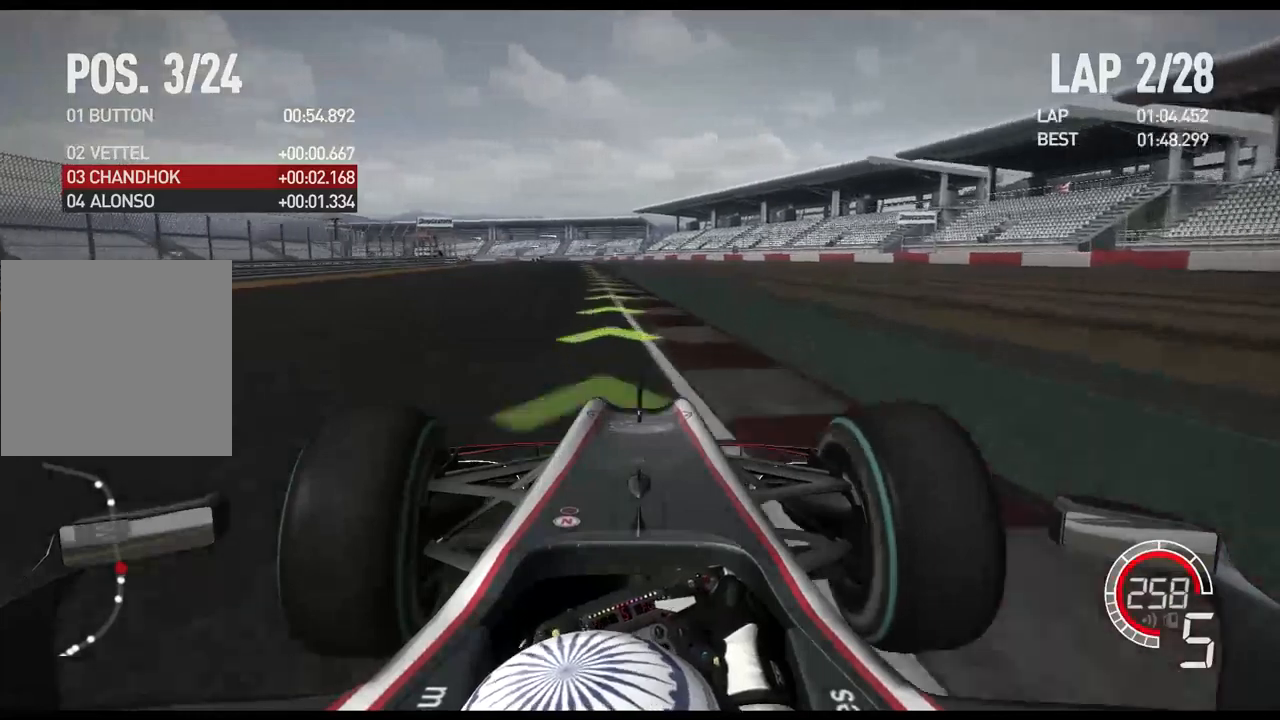
{"buttons": ["R2"], "left_stick": "left", "right_stick": "center", "events": []}
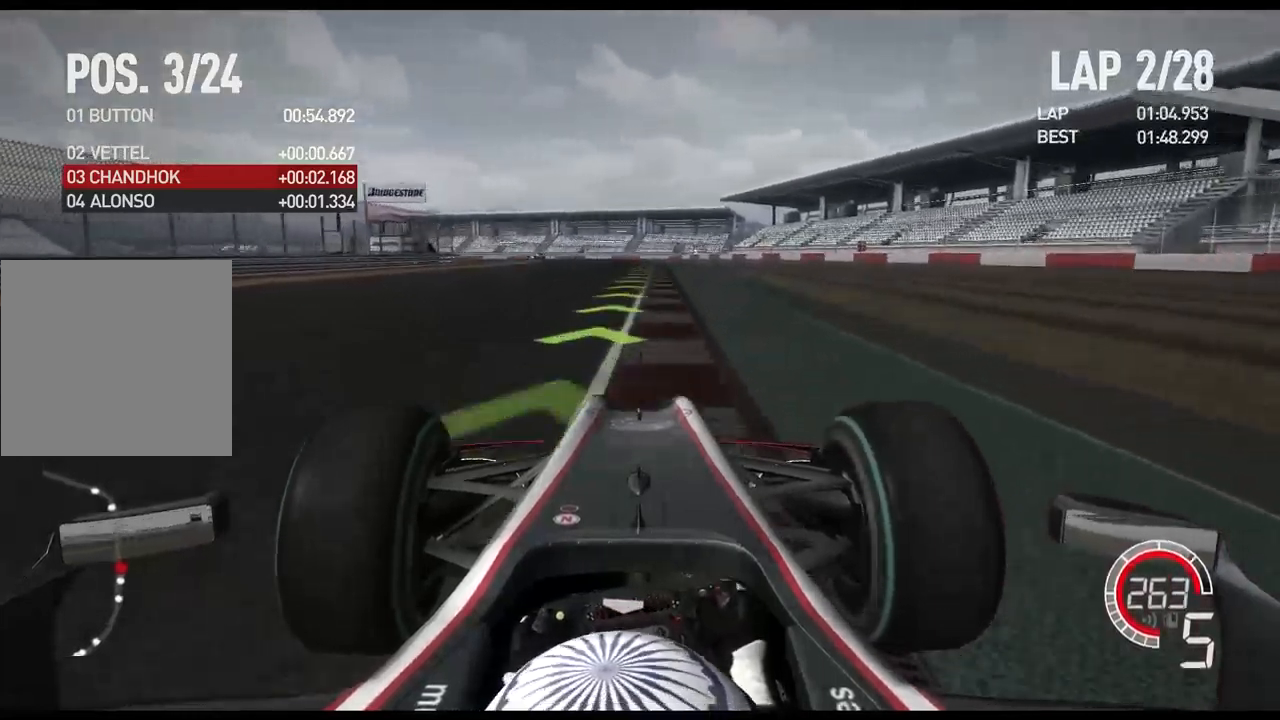
{"buttons": ["L2"], "left_stick": "center", "right_stick": "center", "events": [[100, "left_stick", "center"], [217, "L2", "down"], [217, "R2", "up"]]}
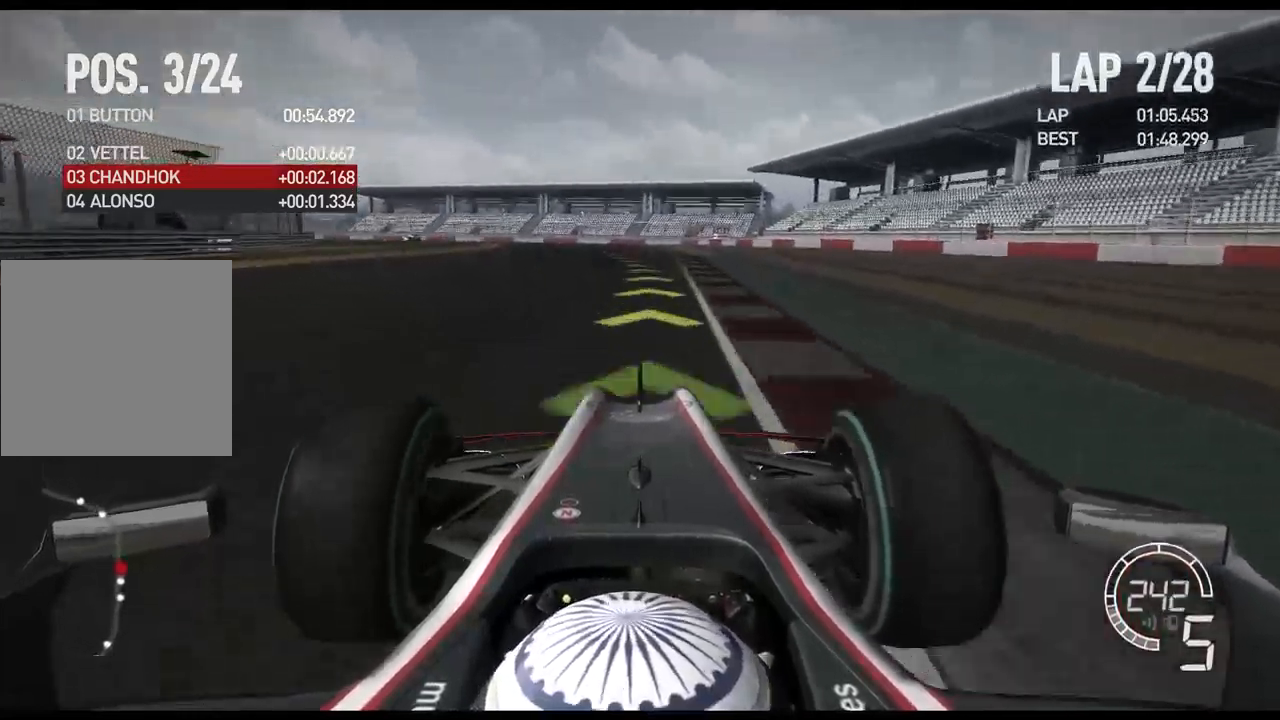
{"buttons": [], "left_stick": "left", "right_stick": "center", "events": [[17, "left_stick", "left"], [184, "X", "down"], [300, "X", "up"], [334, "L2", "up"]]}
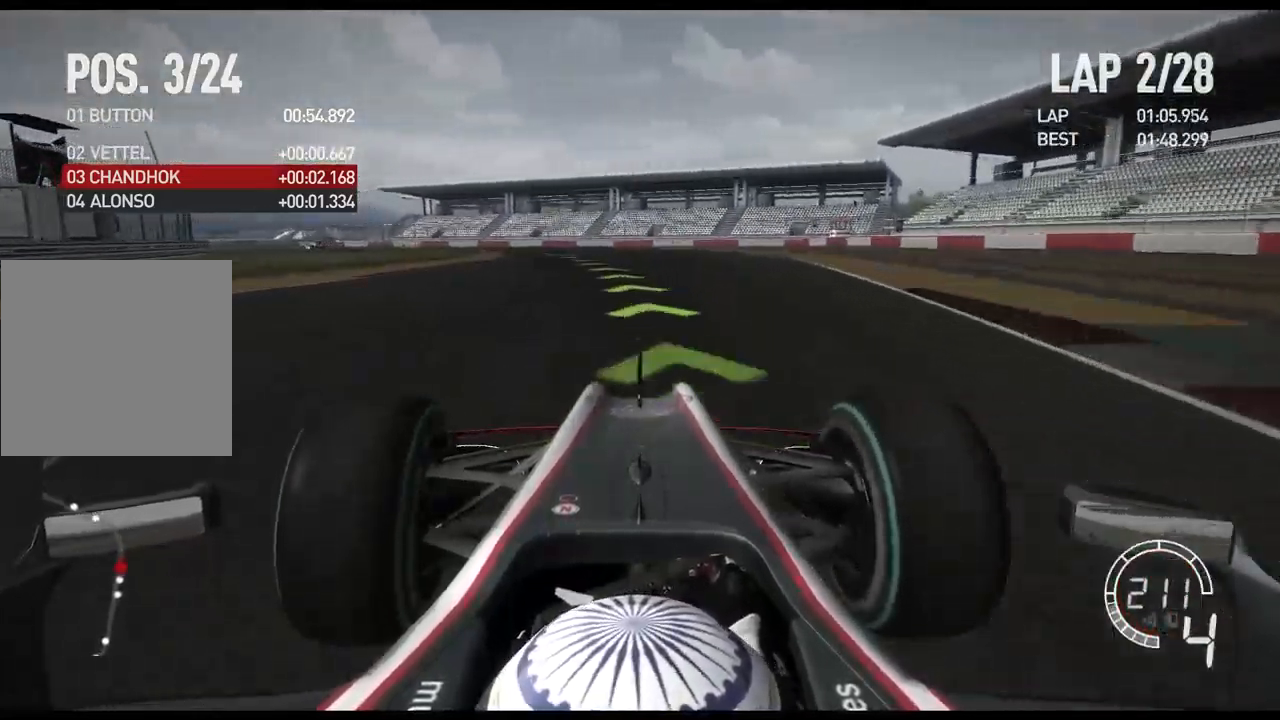
{"buttons": ["R2"], "left_stick": "left", "right_stick": "center", "events": [[200, "R2", "down"]]}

___

__Task brief__
Tally the lines above that include "down", and reply with only the tally.

__Answer box__
3